ACTIVITY 1:
Do the following statements agree with the Mac customization article? For each, answer yes or no and quote the deciding words of the article.
(a) Most of the article is about iPhones and iPads.
(b) To avoid blurriness, a Desktop background image should be at least as large as the screen's maximum resolution.
(c) A Mac's default resolution is the lowest one available.
ACTIVITY 2:
Continue the Mac customization article from the point where it stops.

TEXT SECTION:
########

How To Completely Customize Your Mac

Apple’s gear is gorgeously designed, but that shouldn’t stop you from personalizing your Mac, iPhone, and iPad with beautiful tweaks that make it all yours.

Sleek aluminum. Beautiful black bevels. We’ll be the first to admire the loveliness that emerges from one of those ingeniously crafted boxes sold by Apple. And we’ll also be the first to argue that, once you settle in with your new device, a little personalization is in order. After all, you don’t want your gear to look like every other Mac or iDevice out there. We live with these things the way we live with the paintings, photos, and other doodads that adorn our homes, so why shouldn’t we give our gear the same level of customization?

That’s why we’re showing you how to finesse everything from basics like wallpapers to more advanced tweaks like Finder windows and third-party apps that let you really monkey with the user experience that underlies OS X. Because iPhones and iPads are harder to tinker with (unless you jailbreak them), the lion’s share of this story focuses on Macs, but we haven’t forgotten iDevices, and this story concludes with a look at the coolest tweaks you can make to your mobile Apple gear.

Personalize Mac OS X

When you set out to make over your Mac, start with the foundation: wallpaper, icons, screen savers, and alert sounds.

Desktop Backgrounds

Wallpaper: Colorpicker-b by iuneWind (bit.ly/n9lerw). Icons: Puzzle Icons by Rich D (bit.ly/odOFU8).

While Apple includes some lovely wallpapers with OS X, swapping in a fresh Desktop background is the easiest and one of the most effective ways to reinvigorate the look of your Mac. Start by rummaging through your own photo library for something that grabs you. To avoid blurriness, you should use images at least as large as your screen’s maximum resolution (found by navigating to System Preferences > Displays and clicking the Display button -- your Mac’s default resolution is the highest available).

########

DATA:
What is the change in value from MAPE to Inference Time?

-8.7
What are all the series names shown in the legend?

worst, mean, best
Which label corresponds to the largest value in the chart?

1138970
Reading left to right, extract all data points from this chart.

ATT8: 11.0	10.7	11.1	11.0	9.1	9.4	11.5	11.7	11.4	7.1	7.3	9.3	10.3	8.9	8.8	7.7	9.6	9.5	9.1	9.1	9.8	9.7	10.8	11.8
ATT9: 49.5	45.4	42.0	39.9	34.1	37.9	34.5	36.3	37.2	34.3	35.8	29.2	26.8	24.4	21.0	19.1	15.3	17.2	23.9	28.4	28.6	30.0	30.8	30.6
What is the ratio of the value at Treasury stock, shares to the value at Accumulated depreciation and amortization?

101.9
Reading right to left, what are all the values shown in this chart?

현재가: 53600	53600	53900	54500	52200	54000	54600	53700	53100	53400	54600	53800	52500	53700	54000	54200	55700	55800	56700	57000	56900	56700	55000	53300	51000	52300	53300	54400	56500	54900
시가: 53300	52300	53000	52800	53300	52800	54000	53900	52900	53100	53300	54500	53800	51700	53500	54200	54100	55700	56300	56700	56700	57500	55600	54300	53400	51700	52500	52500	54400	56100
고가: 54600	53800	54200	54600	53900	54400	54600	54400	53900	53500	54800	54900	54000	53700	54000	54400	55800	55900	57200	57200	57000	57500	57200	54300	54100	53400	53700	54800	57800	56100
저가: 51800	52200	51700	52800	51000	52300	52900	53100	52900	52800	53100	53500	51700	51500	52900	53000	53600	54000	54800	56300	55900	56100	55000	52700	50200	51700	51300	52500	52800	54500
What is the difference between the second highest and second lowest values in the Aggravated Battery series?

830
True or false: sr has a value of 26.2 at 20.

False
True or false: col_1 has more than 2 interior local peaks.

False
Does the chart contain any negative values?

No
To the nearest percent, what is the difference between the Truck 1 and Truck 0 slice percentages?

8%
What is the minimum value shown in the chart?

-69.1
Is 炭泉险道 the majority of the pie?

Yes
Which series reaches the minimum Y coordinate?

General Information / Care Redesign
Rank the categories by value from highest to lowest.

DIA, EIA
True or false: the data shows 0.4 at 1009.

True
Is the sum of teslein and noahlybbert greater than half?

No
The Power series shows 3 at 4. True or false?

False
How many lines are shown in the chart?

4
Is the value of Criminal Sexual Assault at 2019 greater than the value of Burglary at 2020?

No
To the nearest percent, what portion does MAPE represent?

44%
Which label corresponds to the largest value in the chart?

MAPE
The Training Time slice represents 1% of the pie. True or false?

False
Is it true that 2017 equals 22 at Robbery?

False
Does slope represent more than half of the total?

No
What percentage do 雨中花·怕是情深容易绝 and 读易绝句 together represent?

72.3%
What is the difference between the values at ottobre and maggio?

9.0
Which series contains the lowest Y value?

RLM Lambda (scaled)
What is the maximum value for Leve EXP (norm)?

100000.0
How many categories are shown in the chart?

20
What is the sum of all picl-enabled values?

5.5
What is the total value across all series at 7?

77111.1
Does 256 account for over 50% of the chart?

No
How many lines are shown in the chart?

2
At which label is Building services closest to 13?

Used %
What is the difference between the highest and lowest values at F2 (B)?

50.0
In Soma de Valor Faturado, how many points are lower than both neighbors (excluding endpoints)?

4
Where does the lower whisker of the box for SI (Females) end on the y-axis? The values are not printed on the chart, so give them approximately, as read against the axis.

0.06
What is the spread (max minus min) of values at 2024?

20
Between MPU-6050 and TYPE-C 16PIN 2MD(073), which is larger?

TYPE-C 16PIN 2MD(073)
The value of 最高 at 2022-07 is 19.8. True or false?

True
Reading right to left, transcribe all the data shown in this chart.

########

REPLY 1:
(a) No: "the lion’s share of this story focuses on Macs"
(b) Yes: "To avoid blurriness, you should use images at least as large as your screen’s maximum resolution"
(c) No: "your Mac’s default resolution is the highest available"

REPLY 2:
Sure, Apple provides plenty of slick background pictures. But yours are better.

Fortunately, shots in your iPhoto library probably exceed that magic number. To turn them into Desktop backgrounds, go to System Preferences > Desktop & Screen Saver. Click the Desktop button, then scroll to the contents of your iPhoto library (here you can also access the Photos folder or add others by clicking the “+” button). Click an image file inside your Events, Faces and Places, or any albums or folders you’ve created to show it off on your Desktop. Backgrounds can appear full-screen, tiled, or resized to fit your display’s dimensions -- handy for fitting widescreen backgrounds to full-screen monitors and vice versa. You can even set a collection of images to display in sequence to make a slideshow on your Desktop.

It’s a safe bet Google has the images you’re looking for.

If personal snapshots aren’t your thing, many websites offer professionally designed background images of any subject you can imagine. Want a trippy, nature-themed look? Desktopography has the goods. For edgier fare (of the occasionally NSFW variety), check out the wallpaper collection at Deviant Art. A wide range of cool, cartoony backgrounds for all ages can be found at The Icon Factory. But if you’re still not satisfied, an old-fashioned Google search can help. Enter your subject of interest (Game of Thrones, say), then click Images in the resulting page’s sidebar. In the Size section of the next page, choose an image size matching your Mac’s resolution to narrow your choices to pictures that will look sharp when you use them as your Mac’s wallpaper.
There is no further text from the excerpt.